Doris and Ivy in the Home: A laugher-filled premiere

Ivy (Terri Cherniack), Doris (Debbie Collins) and Arthur (Daniel Michael Karpenchuk), share a bottle and a laugh on the back patio of Paradise Village, the retirement home setting for the new Norm Foster comedy currently on stage at Upper Canada Playhouse.

MORRISBURG – Paradise Village. An upscale retirement home, complete with all the classic amenities. Also a spot for upscale seniors to age gracefully while elegantly dining, engaging in polite social discourse, and enjoying genteel parlour games and gatherings….

That is until the arrival of Doris Mooney, who makes it her mission to pitch out every pre-conceived notion of just what “senior living” ought to be. Especially for her fellow residents Ivy Hoffbauer and Arthur Beech. Doris is only getting started when she announces on games day: “So what’s on the agenda? Bridge night? Canasta night? Pin the catheter on Murray night?”

Norm Foster’s new play, ‘Doris and Ivy in the Home,’ made its world premiere at Upper Canada Playhouse on Friday, June 3, to the applause of a delighted audience. Directed by Jesse Collins, with Debbie Collins as Doris, Terri Cherniack as Ivy Hoffbauer and Daniel Michael Karpenchuk as Arthur Beech, this play is classic Foster. He writes characters that people ‘recognize’, who speak the way genuine people speak. Doris, Ivy and Arthur face some of the problems that real people must face as they age, and in Foster’s play, they do so with wit and heart.

Doris was a prison guard for her entire career, a woman making it in a man’s world, whose language runs more to “people can be awful buggers” than delicate “pooh poohs.” She can be brash and bold, and doesn’t have time for toning things down. A widow, and childless, she has chosen a life pretty much alone. “I love men. Just not 24/7. Having them around all the time is like a Jacob Marley chain.” Perhaps because she senses that she is now living “in a geriatric purgatory,” Doris is eager to become a catalyst for change.

Ivy Hoffbauer is an Austrian ski champion, who has already been at Paradise Village for a few years. Her abrupt move to Canada may have been occasioned, however, by a widely televised disastrous “incident” on her final championship run 50 years ago.
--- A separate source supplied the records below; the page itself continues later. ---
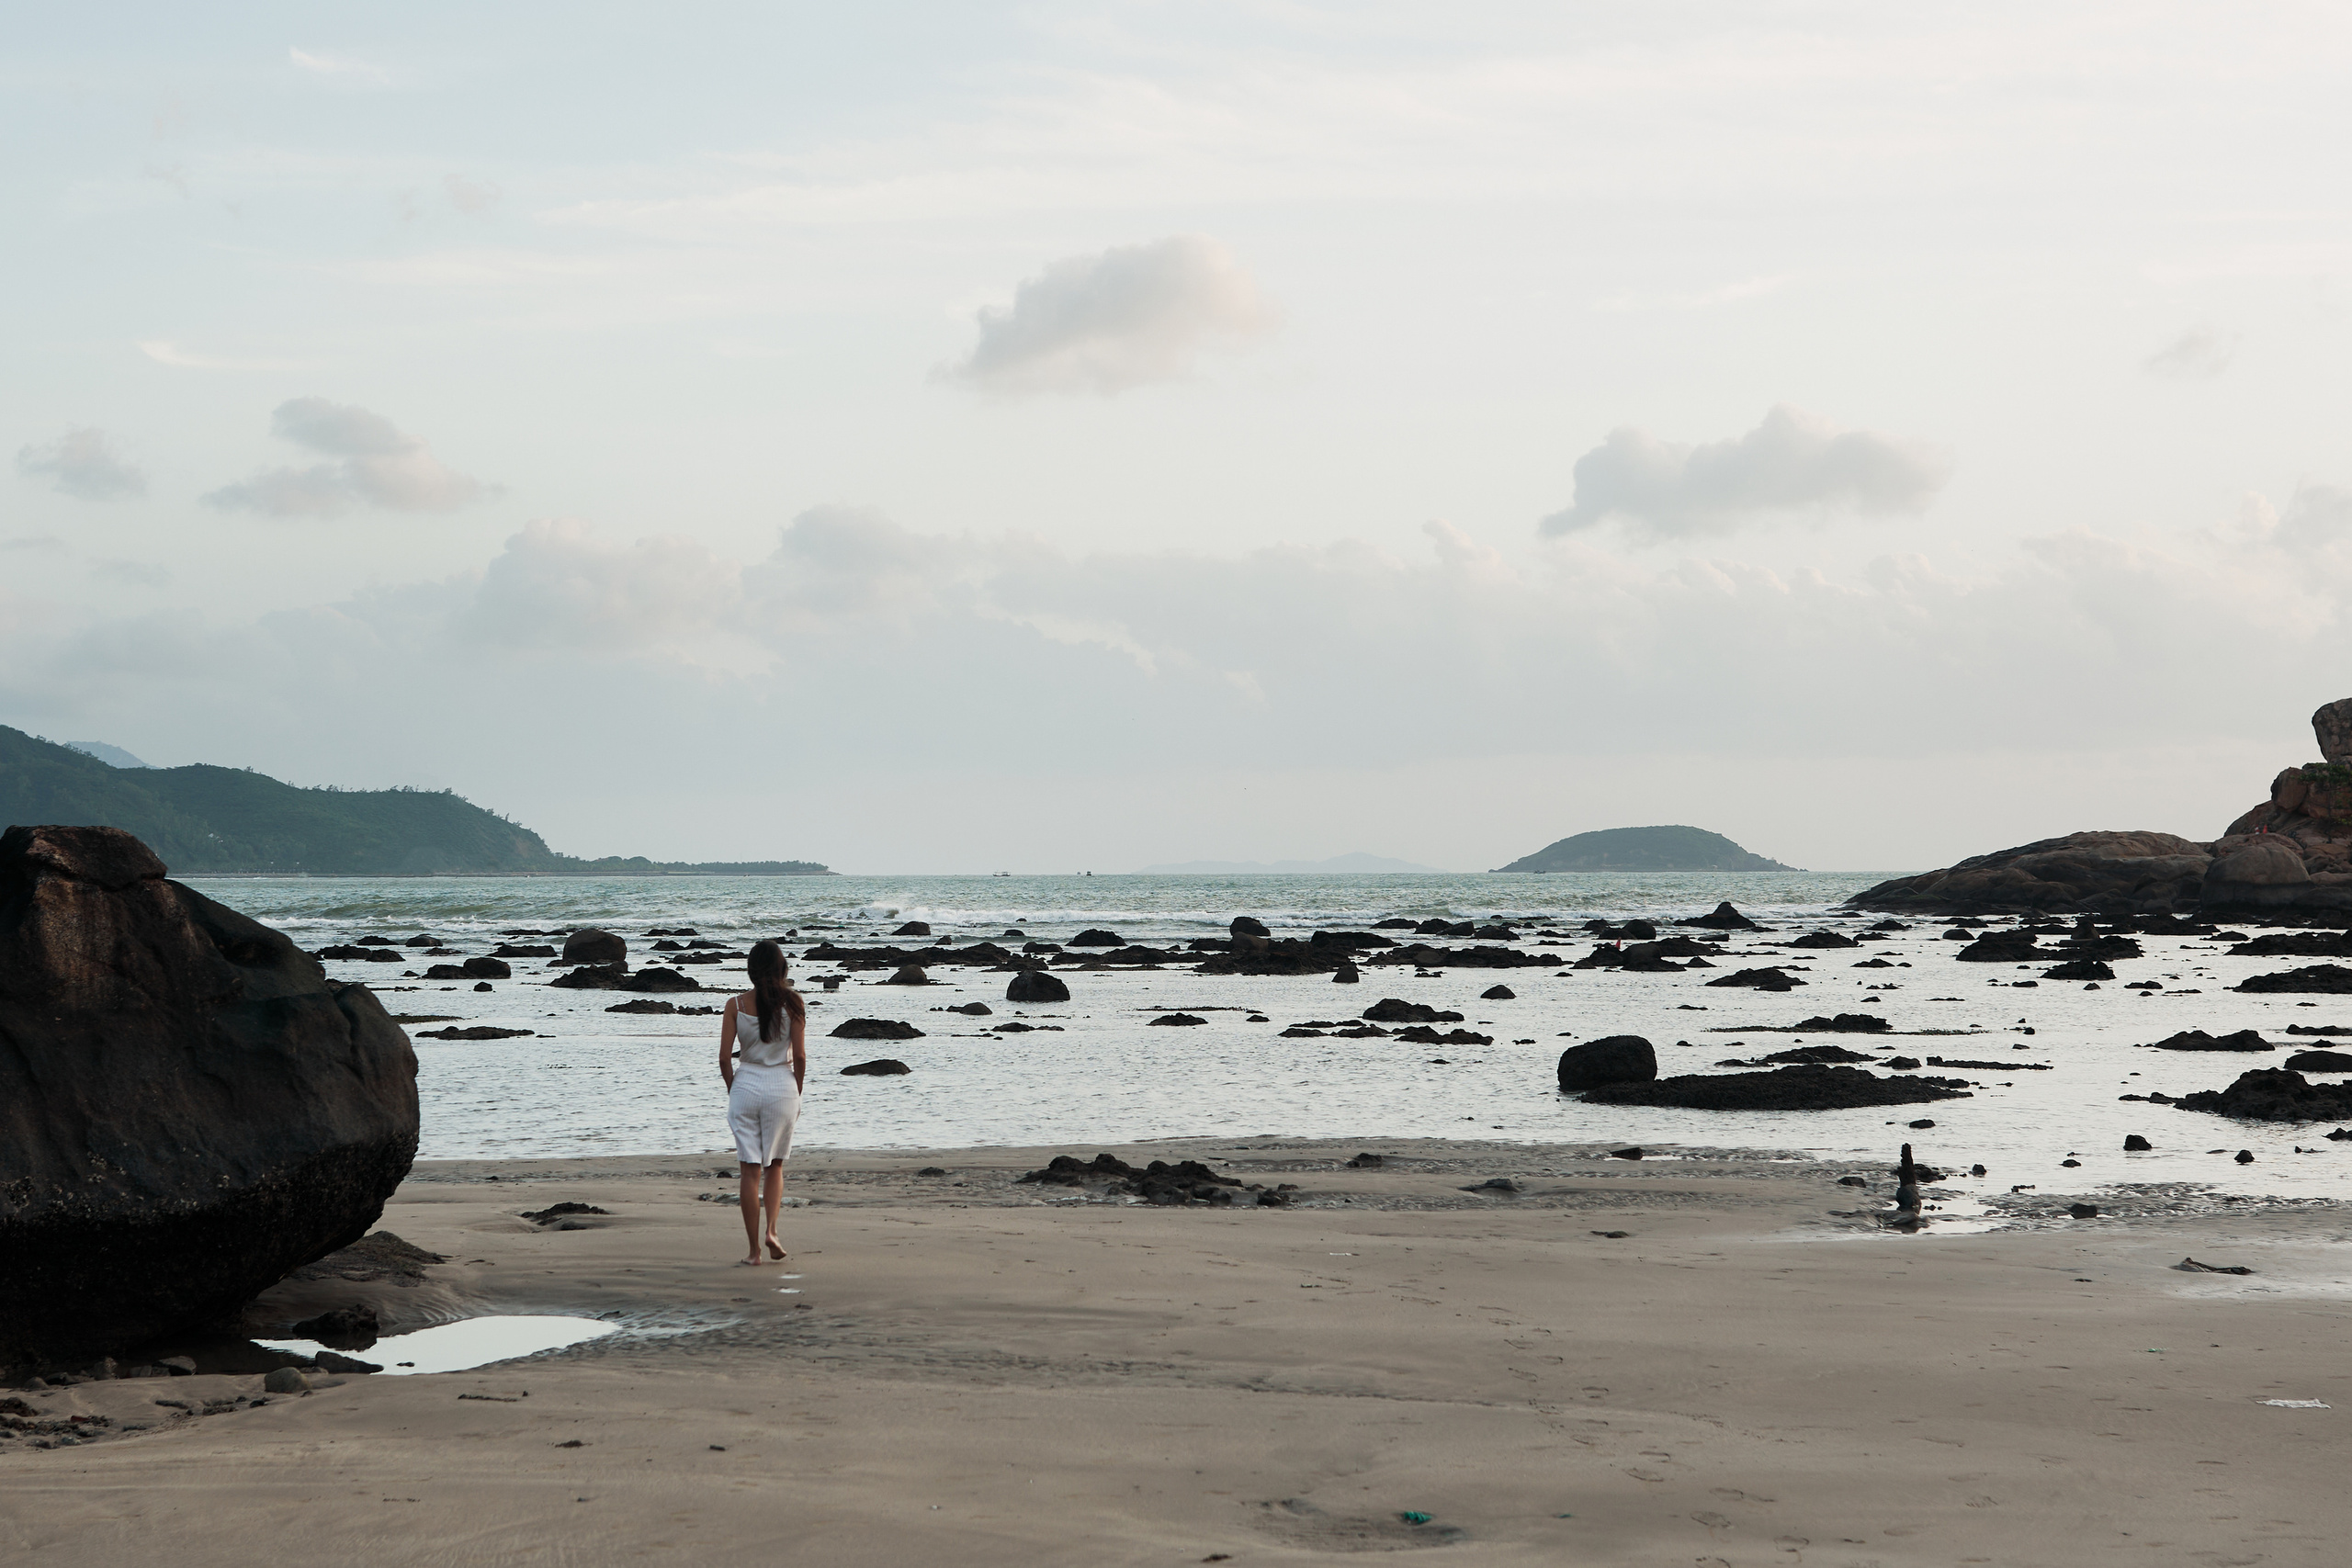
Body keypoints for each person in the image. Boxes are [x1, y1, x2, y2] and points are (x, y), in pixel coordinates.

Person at [720, 940, 807, 1266]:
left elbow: (725, 1060)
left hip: (747, 1086)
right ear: (782, 968)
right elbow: (798, 1055)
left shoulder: (735, 1005)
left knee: (749, 1170)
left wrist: (734, 1089)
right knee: (776, 1166)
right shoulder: (794, 1003)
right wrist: (796, 1089)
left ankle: (754, 1252)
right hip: (782, 1087)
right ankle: (772, 1231)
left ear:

To Ivy’s embarrassment, “Hoffbauering” has since become a sports term that means messing up completely. Hoffbauering might indeed explain why she has had three husbands: “One cheated. One was a drunk. One a con man.” She has made a habit of distancing herself from commitments. Yet, in the end, she is perceptive and understanding, seeing past Doris’ “rough edges” to the lonely woman beneath who needs a real, true friend.
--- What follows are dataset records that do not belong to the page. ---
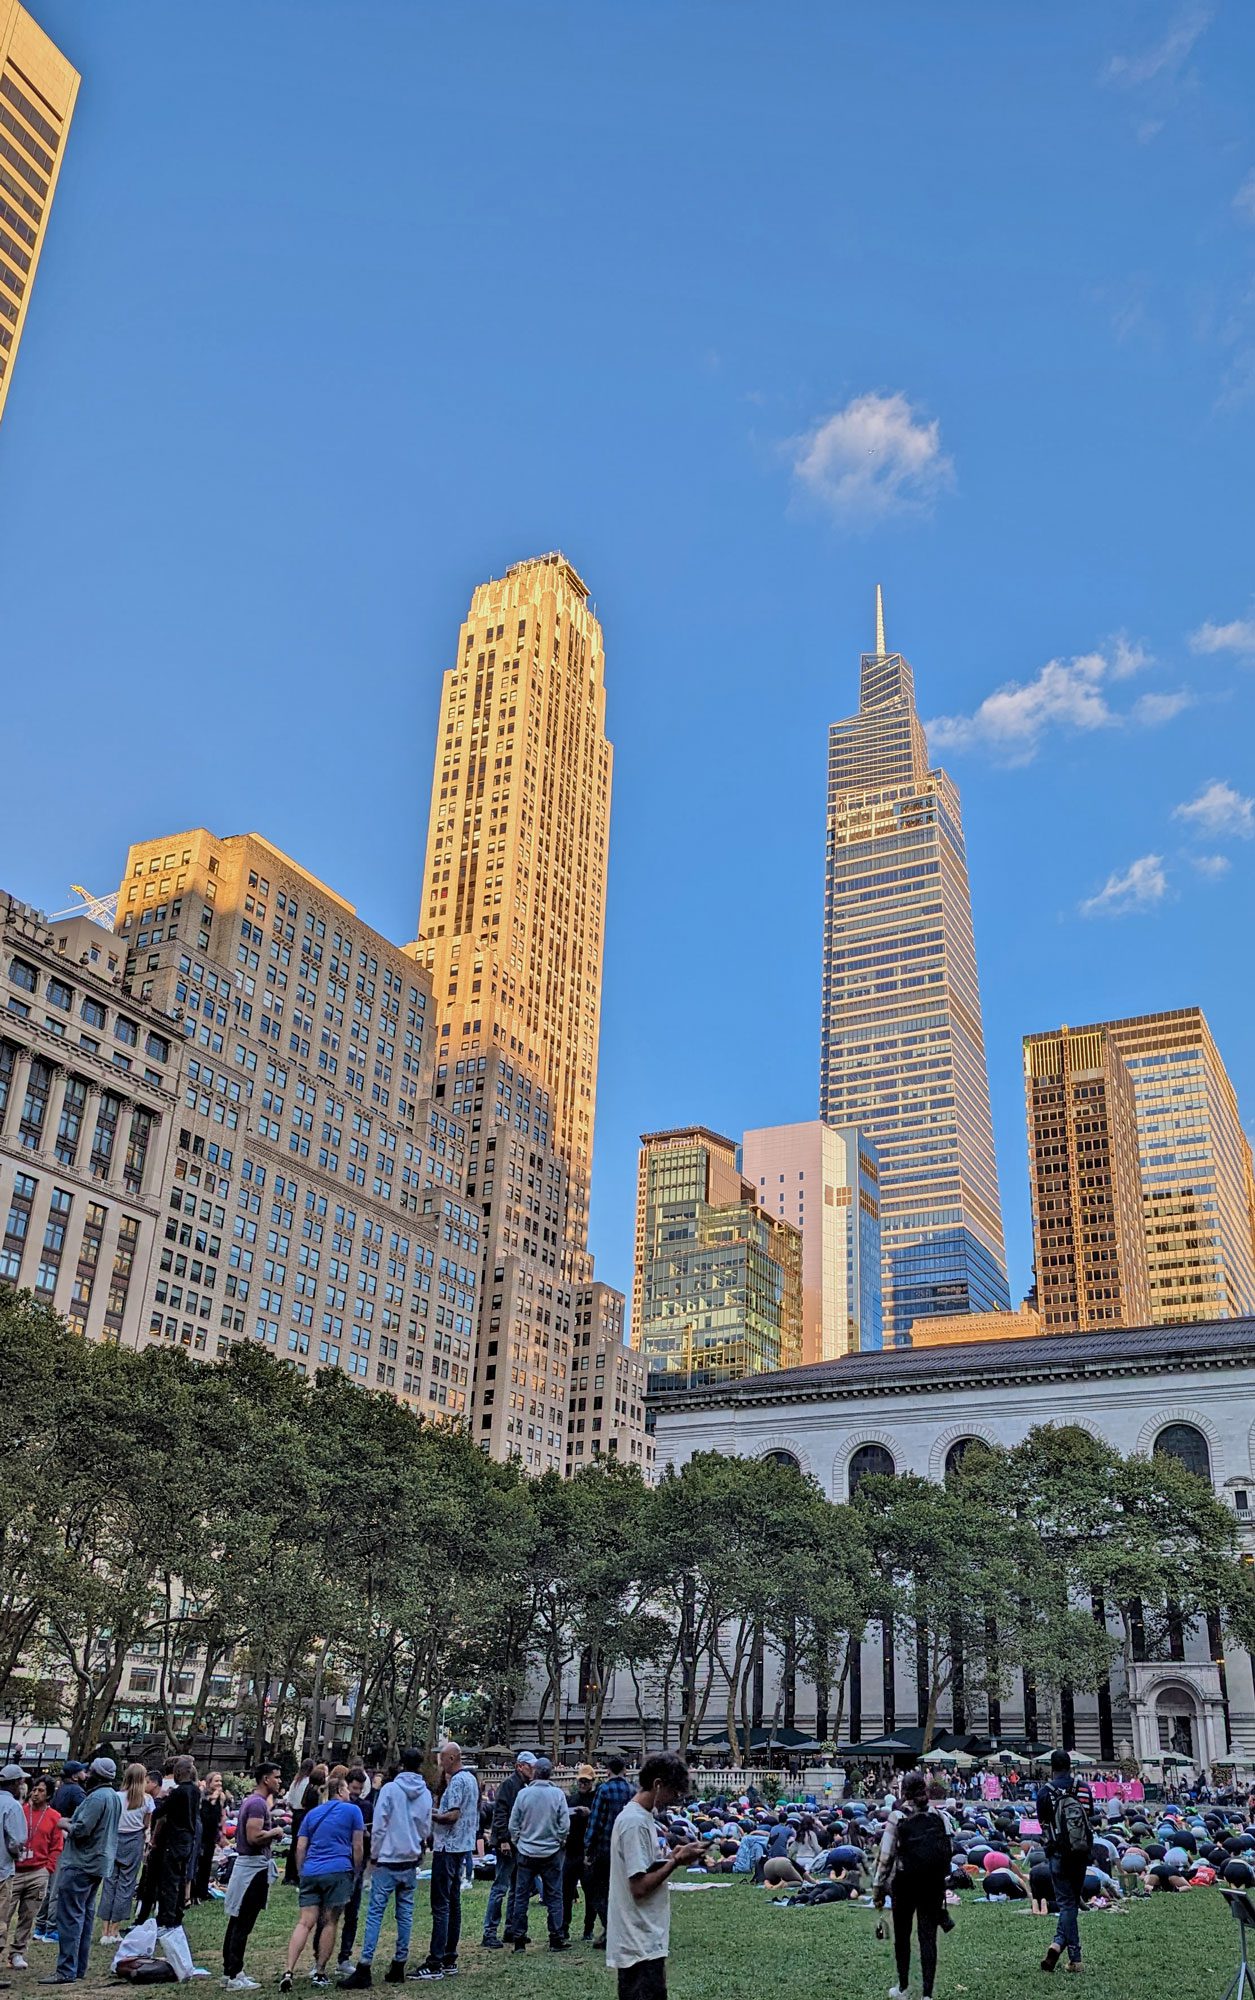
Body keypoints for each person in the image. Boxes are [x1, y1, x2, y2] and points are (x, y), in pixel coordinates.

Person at [605, 1752, 703, 2000]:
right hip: (638, 1941)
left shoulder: (642, 1818)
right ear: (658, 1784)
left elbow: (646, 1867)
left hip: (645, 1938)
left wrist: (673, 1857)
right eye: (673, 1793)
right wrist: (676, 1862)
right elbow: (639, 1887)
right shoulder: (634, 1822)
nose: (672, 1800)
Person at [337, 1748, 430, 1988]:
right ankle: (399, 1963)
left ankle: (365, 1965)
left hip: (388, 1858)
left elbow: (379, 1825)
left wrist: (375, 1855)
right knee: (405, 1914)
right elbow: (425, 1828)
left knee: (375, 1914)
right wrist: (417, 1846)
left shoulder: (389, 1790)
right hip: (410, 1860)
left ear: (401, 1765)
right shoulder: (425, 1793)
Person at [280, 1775, 365, 1992]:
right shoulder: (353, 1811)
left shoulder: (312, 1814)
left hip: (311, 1871)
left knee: (304, 1922)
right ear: (340, 1791)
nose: (350, 1794)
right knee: (330, 1921)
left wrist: (301, 1872)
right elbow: (358, 1845)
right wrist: (356, 1871)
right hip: (338, 1869)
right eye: (347, 1789)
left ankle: (288, 1970)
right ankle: (319, 1971)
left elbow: (300, 1847)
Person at [872, 1771, 951, 2000]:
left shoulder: (898, 1816)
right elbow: (948, 1849)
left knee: (903, 1936)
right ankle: (927, 1994)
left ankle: (903, 1987)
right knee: (928, 1938)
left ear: (902, 1791)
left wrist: (878, 1886)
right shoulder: (939, 1815)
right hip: (933, 1884)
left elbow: (886, 1856)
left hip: (905, 1882)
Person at [46, 1756, 122, 1986]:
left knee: (70, 1917)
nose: (86, 1776)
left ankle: (66, 1969)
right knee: (85, 1916)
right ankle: (78, 1967)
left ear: (96, 1775)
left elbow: (82, 1830)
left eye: (89, 1773)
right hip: (98, 1863)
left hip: (81, 1863)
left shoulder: (96, 1797)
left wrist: (64, 1824)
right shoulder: (113, 1797)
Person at [415, 1743, 478, 1982]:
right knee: (453, 1903)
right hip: (462, 1846)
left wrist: (429, 1814)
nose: (440, 1762)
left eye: (442, 1758)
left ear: (452, 1757)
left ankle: (435, 1962)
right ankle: (450, 1957)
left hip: (447, 1847)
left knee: (441, 1905)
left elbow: (452, 1815)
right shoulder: (471, 1779)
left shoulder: (458, 1782)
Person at [222, 1762, 286, 1992]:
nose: (280, 1782)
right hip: (252, 1869)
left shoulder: (252, 1801)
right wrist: (276, 1832)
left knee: (237, 1920)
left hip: (249, 1867)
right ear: (266, 1779)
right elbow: (254, 1836)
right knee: (243, 1922)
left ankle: (229, 1969)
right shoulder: (258, 1803)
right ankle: (234, 1973)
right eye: (277, 1777)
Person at [1037, 1749, 1093, 1974]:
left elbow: (1042, 1822)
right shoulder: (1084, 1788)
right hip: (1080, 1853)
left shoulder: (1045, 1792)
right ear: (1071, 1766)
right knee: (1072, 1901)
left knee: (1067, 1903)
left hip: (1057, 1853)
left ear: (1052, 1768)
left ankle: (1074, 1958)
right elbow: (1090, 1816)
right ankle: (1058, 1946)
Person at [506, 1755, 570, 1952]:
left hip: (526, 1851)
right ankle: (556, 1938)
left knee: (521, 1896)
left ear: (534, 1772)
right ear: (550, 1773)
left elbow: (513, 1824)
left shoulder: (524, 1794)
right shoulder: (557, 1795)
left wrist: (518, 1840)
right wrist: (559, 1840)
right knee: (554, 1896)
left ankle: (518, 1939)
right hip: (551, 1852)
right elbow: (565, 1824)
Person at [1, 1773, 61, 1970]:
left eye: (41, 1791)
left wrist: (48, 1868)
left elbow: (56, 1845)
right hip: (15, 1871)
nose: (35, 1794)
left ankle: (17, 1952)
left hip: (38, 1870)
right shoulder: (19, 1809)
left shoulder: (53, 1817)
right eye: (34, 1789)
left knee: (28, 1915)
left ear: (49, 1795)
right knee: (5, 1914)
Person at [482, 1751, 535, 1949]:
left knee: (516, 1888)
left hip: (518, 1842)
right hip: (508, 1842)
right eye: (530, 1766)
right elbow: (501, 1813)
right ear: (520, 1766)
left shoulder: (523, 1786)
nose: (533, 1769)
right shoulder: (509, 1785)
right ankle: (489, 1932)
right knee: (501, 1887)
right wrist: (503, 1839)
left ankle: (511, 1930)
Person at [31, 1765, 86, 1946]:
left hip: (51, 1843)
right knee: (57, 1888)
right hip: (63, 1843)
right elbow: (82, 1818)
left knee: (49, 1889)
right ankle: (51, 1928)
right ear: (76, 1776)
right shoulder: (78, 1793)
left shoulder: (60, 1790)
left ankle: (40, 1925)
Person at [98, 1764, 151, 1941]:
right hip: (134, 1840)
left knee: (109, 1883)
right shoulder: (146, 1800)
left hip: (114, 1840)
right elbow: (146, 1824)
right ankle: (114, 1929)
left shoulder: (115, 1797)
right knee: (126, 1885)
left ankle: (104, 1929)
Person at [584, 1756, 632, 1947]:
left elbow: (595, 1821)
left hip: (605, 1848)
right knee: (623, 1892)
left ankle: (610, 1928)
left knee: (600, 1891)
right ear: (624, 1771)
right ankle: (622, 1930)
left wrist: (588, 1846)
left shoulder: (603, 1790)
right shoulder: (632, 1791)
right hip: (627, 1850)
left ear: (607, 1771)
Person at [336, 1768, 377, 1975]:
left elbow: (368, 1836)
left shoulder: (366, 1807)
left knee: (352, 1915)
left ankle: (344, 1956)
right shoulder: (338, 1807)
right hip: (340, 1863)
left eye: (360, 1790)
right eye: (353, 1788)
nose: (356, 1793)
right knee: (331, 1915)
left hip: (357, 1865)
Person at [152, 1755, 199, 1936]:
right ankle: (177, 1914)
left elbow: (159, 1813)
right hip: (188, 1839)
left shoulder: (178, 1792)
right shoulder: (195, 1791)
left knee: (170, 1881)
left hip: (174, 1839)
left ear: (179, 1773)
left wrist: (161, 1799)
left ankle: (167, 1917)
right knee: (181, 1877)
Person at [562, 1765, 597, 1942]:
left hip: (588, 1852)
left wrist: (589, 1814)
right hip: (571, 1850)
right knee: (566, 1892)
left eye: (586, 1781)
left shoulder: (597, 1800)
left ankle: (588, 1929)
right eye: (581, 1781)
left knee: (590, 1893)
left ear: (592, 1781)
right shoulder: (571, 1799)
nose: (583, 1784)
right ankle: (564, 1927)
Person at [0, 1765, 29, 1966]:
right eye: (21, 1781)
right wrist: (17, 1854)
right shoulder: (12, 1806)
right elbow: (17, 1840)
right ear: (15, 1783)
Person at [191, 1772, 226, 1905]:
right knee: (198, 1862)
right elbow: (204, 1814)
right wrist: (212, 1799)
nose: (219, 1784)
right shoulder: (203, 1796)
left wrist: (222, 1833)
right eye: (216, 1781)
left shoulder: (221, 1798)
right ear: (209, 1782)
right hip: (201, 1833)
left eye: (220, 1781)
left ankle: (203, 1890)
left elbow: (221, 1816)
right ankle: (194, 1891)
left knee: (207, 1862)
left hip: (212, 1834)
Arthur Beecher is a man of letters, an academic PhD who chose a life of books and language early on, and “got used to the beatings” from more sports minded lads. He loves words. Poetry is his bulwark against the problems and challenges of life – he can drop a limerick at the drop of a hat. He was happily married once, but she died. Now in his own way, he is ardently wooing Ivy – who chooses to be unaware. As a blunt Doris explains to him, “you need to do things! Deeds not words!” to get to ‘first base.’ Arthur: “I’m not familiar with North American sporting terms.” Doris: “Well, where are you from?” Arthur: “Moose Jaw.” Yet Arthur still believes in the magic that is love.

There are huge laughs in this show. The actors are splendid. Ivy and Doris are witty, sharp people in Norm Foster’s hands. Through these two unlikely friends, the challenges of retirement living take a comic hit, from al fresco dining, to yoga, to the ardent goings on between two “ambidextrous” fellow seniors in a flowery field just off the patio. (Ivy and Doris use binoculars.)
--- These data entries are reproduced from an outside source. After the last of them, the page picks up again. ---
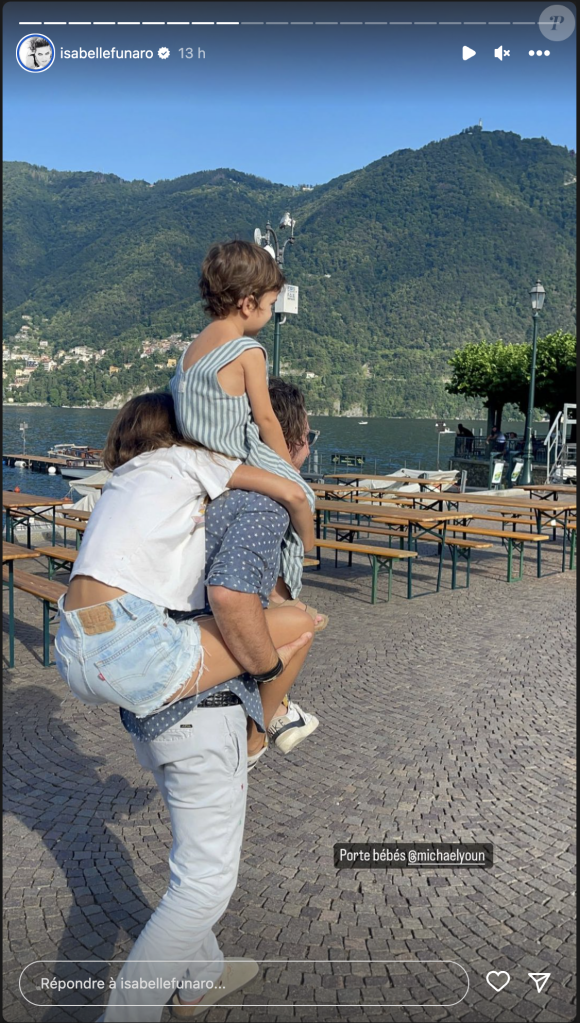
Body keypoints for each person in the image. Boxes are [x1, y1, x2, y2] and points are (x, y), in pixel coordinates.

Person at [99, 381, 320, 1022]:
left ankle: (200, 975)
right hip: (205, 714)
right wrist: (272, 669)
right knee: (202, 887)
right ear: (295, 442)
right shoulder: (256, 503)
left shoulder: (192, 492)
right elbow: (236, 600)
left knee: (192, 858)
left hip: (153, 708)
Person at [54, 392, 315, 721]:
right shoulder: (186, 457)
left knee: (255, 620)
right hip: (129, 645)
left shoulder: (121, 479)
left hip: (71, 645)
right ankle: (266, 726)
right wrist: (308, 543)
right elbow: (291, 492)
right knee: (299, 626)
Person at [170, 239, 327, 632]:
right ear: (248, 302)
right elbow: (267, 420)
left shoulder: (190, 351)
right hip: (231, 455)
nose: (271, 313)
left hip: (194, 456)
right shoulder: (246, 350)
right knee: (300, 495)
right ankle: (300, 566)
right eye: (271, 305)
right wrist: (286, 472)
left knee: (291, 497)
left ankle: (281, 587)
However, this is also a play with intriguing, thoughtful depths.

Perhaps no one but Norm Foster could tackle issues – loneliness, illness, the chances, and the roads not taken – in a comedy, issues, which, by their very nature are often dark themes. Yet in ‘Doris and Ivy in the Home,’ he lets us see that laughter with good friends may in the end be the best way to cope with life’s uncertainties, no matter what your age.

There really is a ‘joie de vivre’ about this latest Norm Foster play. The Friday night audience grinned, laughed, applauded. It was a pleasure to spend time with Doris and Ivy and Arthur on the back patio of Paradise Village. After all, these three share a philosophy we can all understand: “Sometimes a person just wants to be held. They just want to feel at peace in somebody’s arms.”

‘Doris and Ivy in the Home’ runs at Upper Canada Playhouse until June 26.